Soweit die Revision geltend macht, das Berufungsgericht habe das Vorbringen der Beklagten mißverstanden und deshalb Behauptungen als unstreitig angesehen, die bestritten werden sollten, wäre die Rüge als solche nach § 139 ZPO aufzufassen.
Die Beklagte wollte sich auf den Grundsatz der Haager Regeln berufen (entsprechend Schedule, Carriage of Goods by Set Act, S. 7 BU), daß der Verfrachter nur für diejenigen Schäden haftet, die durch den Verlust oder die Beschädigung der Güter in der Zeit zwischen Annahme und der Ablieferung entstehen. Ferner hat die Beklagte noch den besonderen Ausschlußtatbestand für die Haftung des Verfrachters nach Ar. IV § 2 m der Haager Regeln (inherent vice) geltend machen wollen und dazu vorgetragen, der Kaffee sei vor der Verschiffung durch Regenwasser oder andere Feuchtigkeit naß geworden. Dazu hatte sie behauptet, die Partie habe vermutlich durch Regen eine Nässebeschädigung' erlitten.
Unter Nässeschaden der abgeladenen Partie war ersichtlich die übermäßige Feuchtigkeit des Kaffees zu verstehen, die nach der Behauptung der Beklagten, wie sie allein verstanden werden konnte, zum Verderb während des Transports geführt hat. Die Feuchtigkeit des Kaffees, mag sie auf der mangelnden Trocknung der Bohnen oder auf einer Befeuchtung von außen beruhen, ist eine Beschädigung' der Güter, so daß von einem Nässeschaden gesprochen werden kann, ohne daß der Kaffee bereits durch Schimmel und Fermentation verdorben ist. Dieser Mangel des Gutes ist der im Art. 4 § 2 m der Haager Regeln genannte inherent vice, der im weiteren Verlauf Schaden durch Verderb entstehen läßt (vgl. § 608 Abs. 1 Nr. 7 HGB: Schäden, die entstehen aus verborgenen Mängeln oder der eigentümlichen, natürlichen Beschaffenheit des Gutes).
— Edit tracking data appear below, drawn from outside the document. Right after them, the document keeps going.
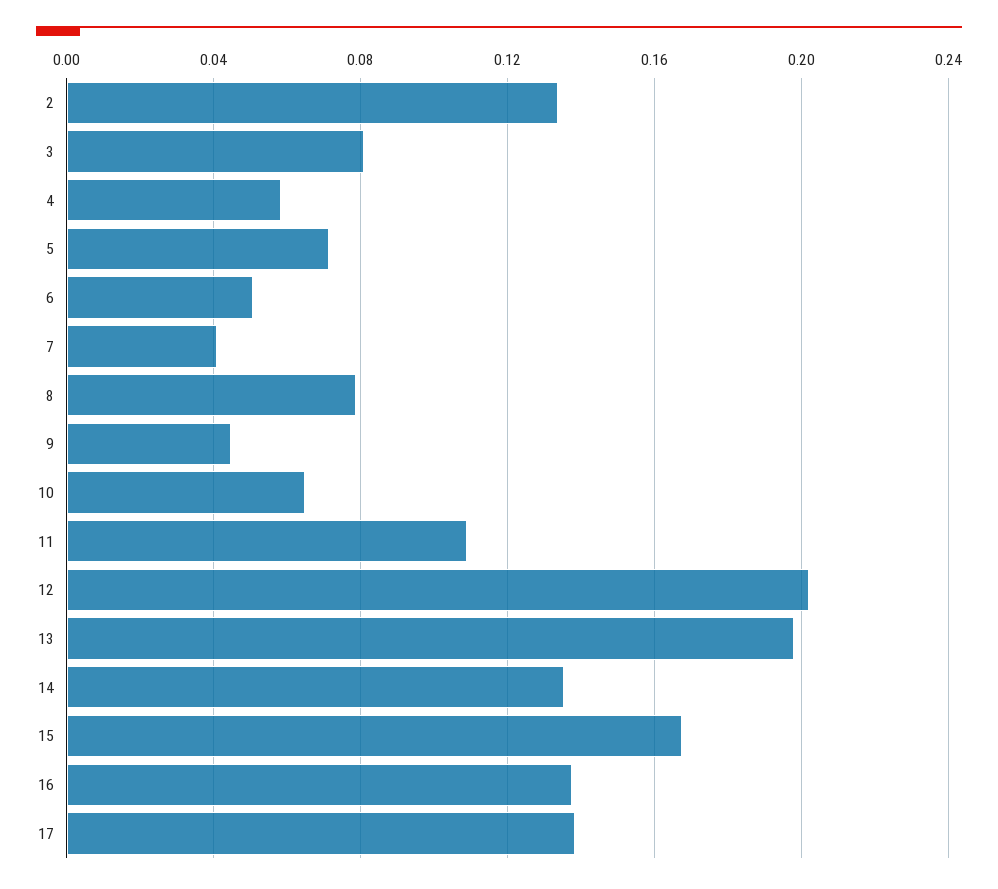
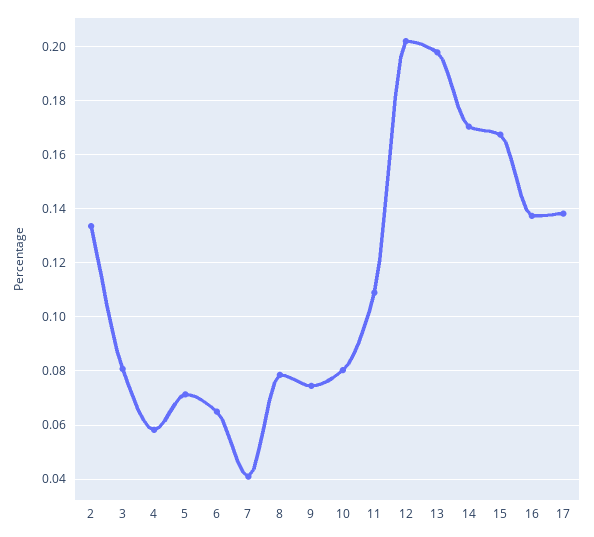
6: 0.05 -> 0.065
9: 0.045 -> 0.075
10: 0.065 -> 0.08
14: 0.135 -> 0.17

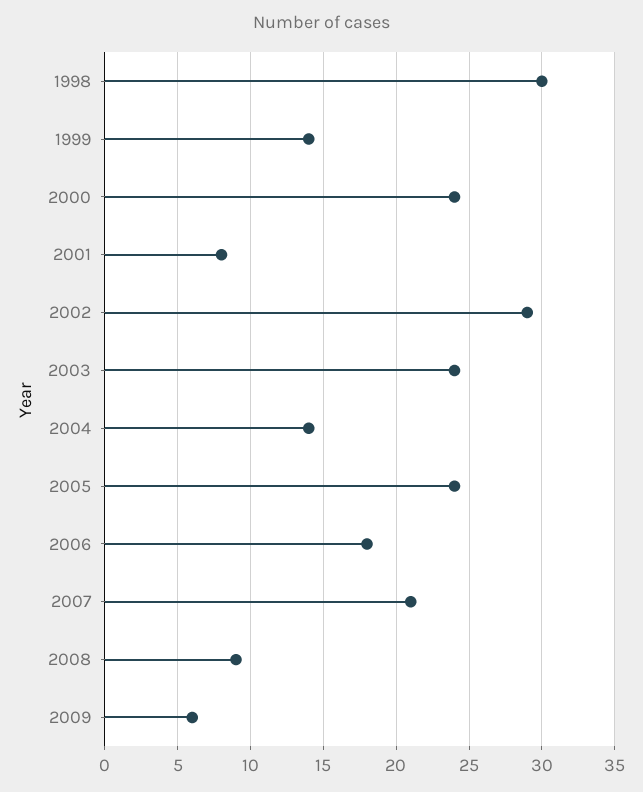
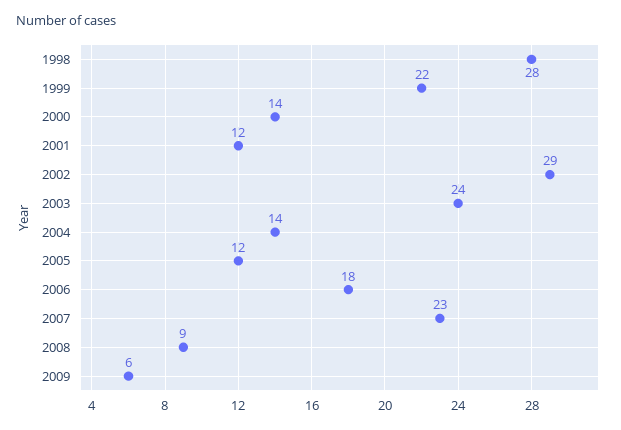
1998: 30 -> 28
1999: 14 -> 22
2000: 24 -> 14
2001: 8 -> 12
2005: 24 -> 12
2007: 21 -> 23

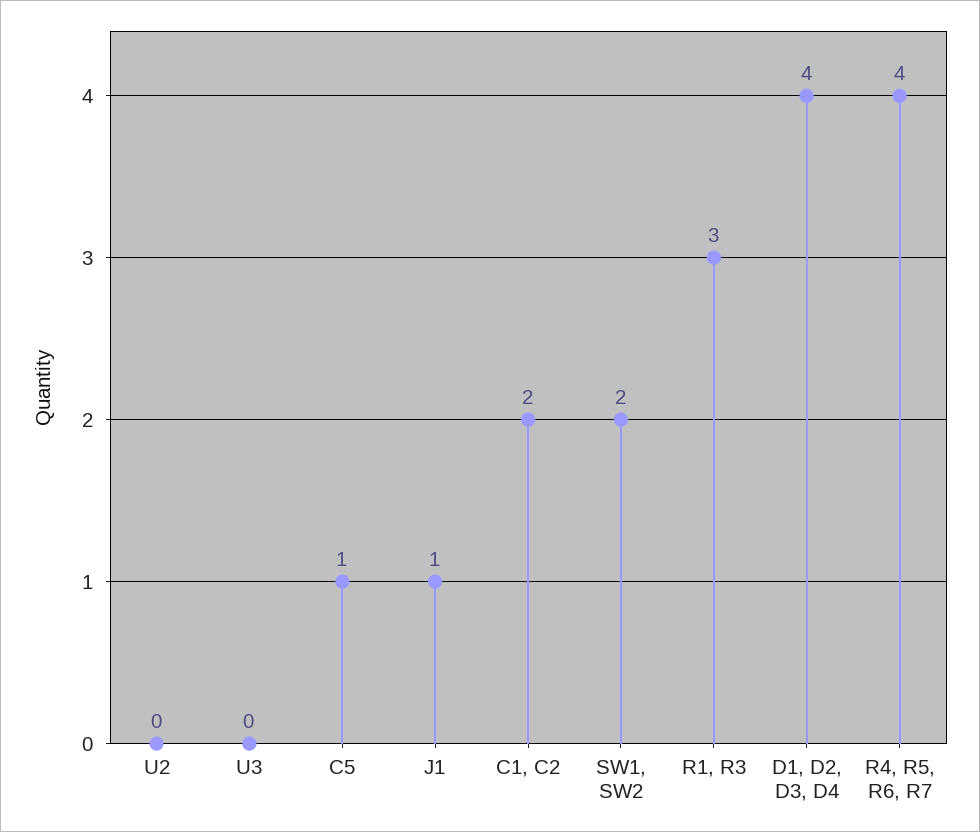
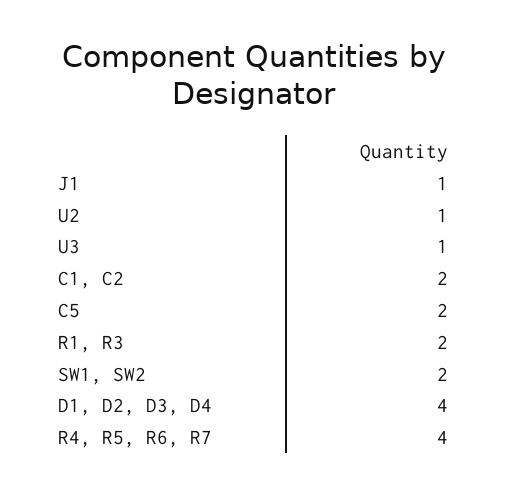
U2: 0 -> 1
U3: 0 -> 1
C5: 1 -> 2
R1, R3: 3 -> 2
Das Landgericht hatte bereits das Vorbringen dahin verstanden, ,die Beklagte habe behauptet, der Kaffe habe eine höhere als normale Feuchtigkeit gehabt, da er durch Regenwasser oder sonstwie gelitten habe'. In der Berufungsbeantwortung hat die Beklagte überhaupt nur für erheblich gehalten, ob eine Nässebeschädigung der Partie durch Regen' eingetreten sei. Das Berufungsgericht brauchte also nicht die Frage zu prüfen, wie eine Behauptung zu beurteilen sei, der Kaffee sei bereits mit der später nach Ankunft der Güter festgestellten Beschädigung (_ Verderb) an Bord gekommen und welche Partei hier den Beweis zu führen habe. Wie schon das Landgericht hatte sich auch das Berufungsgericht nur damit zu befassen, ob ein Schaden durch einen verborgenen Mangel des Gutes oder dessen eigentümliche natürliche Beschaffenheit vorlag und welche Partei hier den Beweis zu führen habe. Das Berufungsgericht hat gemeint, der Umstand, daß sich die Ursache der Feuchtigkeitsschäden (einerseits zu hohe Eigenfeuchtigkeit, andererseits Schiffsschweiß infolge Staufehlers) nicht einwandfrei feststellen lasse, gehe zu Lasten der Beklagten. Die Frage, welche Partei die Beweislast trägt, ist materiell-rechtlicher Natur und kann, da ausländisches Recht anzuwenden ist, nicht vom Revisionsgericht nachgeprüft werden (BGHZ 3, 342)."